* feat(browser): direct extension→gateway relay path for remote Chrome (#53599)
Let the OpenClaw Chrome extension pair directly to a remote gateway over
wss:// with no OpenClaw node host on the browser machine — the managed-hosting
path from #53599 (extension is the only thing installed on the laptop).
- Gateway route /browser/extension registered by the browser plugin with
auth:"plugin" + no nodeCapability, so the gateway does not pre-enforce token
auth (browser WebSockets cannot send an Authorization header). The upgrade
handler self-validates the host-local relay secret from ?token=, origin-checks
chrome-extension://, resolves the extension profile, then attaches the socket
to the same ExtensionRelayBridge the loopback relay uses. All CDP synthesis,
tab-group scoping, and the in-process Playwright /cdp client are unchanged.
- `openclaw browser extension pair --gateway-url wss://host` prints a
wss://host/browser/extension#<secret> string; the path ends in /extension so
the extension's existing pairing parser accepts it with zero extension code
changes.
- relay-server: extract attachExtensionWebSocket + export requestToken /
isAllowedExtensionOrigin / EXTENSION_RELAY_MAX_PAYLOAD_BYTES so loopback and
gateway paths share one bind + one frame cap.

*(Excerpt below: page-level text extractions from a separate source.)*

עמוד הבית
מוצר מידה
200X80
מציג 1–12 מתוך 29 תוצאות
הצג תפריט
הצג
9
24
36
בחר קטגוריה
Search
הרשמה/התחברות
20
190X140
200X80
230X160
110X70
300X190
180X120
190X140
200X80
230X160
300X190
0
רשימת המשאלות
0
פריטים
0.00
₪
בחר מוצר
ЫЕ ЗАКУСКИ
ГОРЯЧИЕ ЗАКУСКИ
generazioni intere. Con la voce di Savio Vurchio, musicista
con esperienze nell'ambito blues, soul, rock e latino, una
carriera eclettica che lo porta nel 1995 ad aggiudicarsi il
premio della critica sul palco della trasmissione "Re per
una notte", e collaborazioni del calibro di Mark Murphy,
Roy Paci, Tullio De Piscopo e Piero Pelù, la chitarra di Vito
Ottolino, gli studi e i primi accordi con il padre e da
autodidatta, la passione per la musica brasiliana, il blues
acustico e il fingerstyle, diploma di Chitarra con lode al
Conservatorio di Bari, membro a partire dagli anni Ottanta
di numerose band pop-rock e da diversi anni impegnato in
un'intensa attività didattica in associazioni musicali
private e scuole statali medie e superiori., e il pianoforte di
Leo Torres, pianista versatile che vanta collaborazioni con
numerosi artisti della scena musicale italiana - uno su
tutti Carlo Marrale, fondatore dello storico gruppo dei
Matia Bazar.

- runtime-lifecycle: dispose the shared gateway WebSocketServer on shutdown.
- docs: three remote topologies (same host / direct-to-gateway / via node host).
Coverage: 6 unit tests for the handler's path/503/403/404/401/attach branches.
The full extension→bridge→CDP→Chrome loop over /browser/extension was live-proven
with a real Chrome + the built extension. The real gateway upgrade→handleUpgrade
dispatch for an auth:"plugin" unprotected route is verified against core
(server-http.ts, plugins-http.ts, route-auth.ts).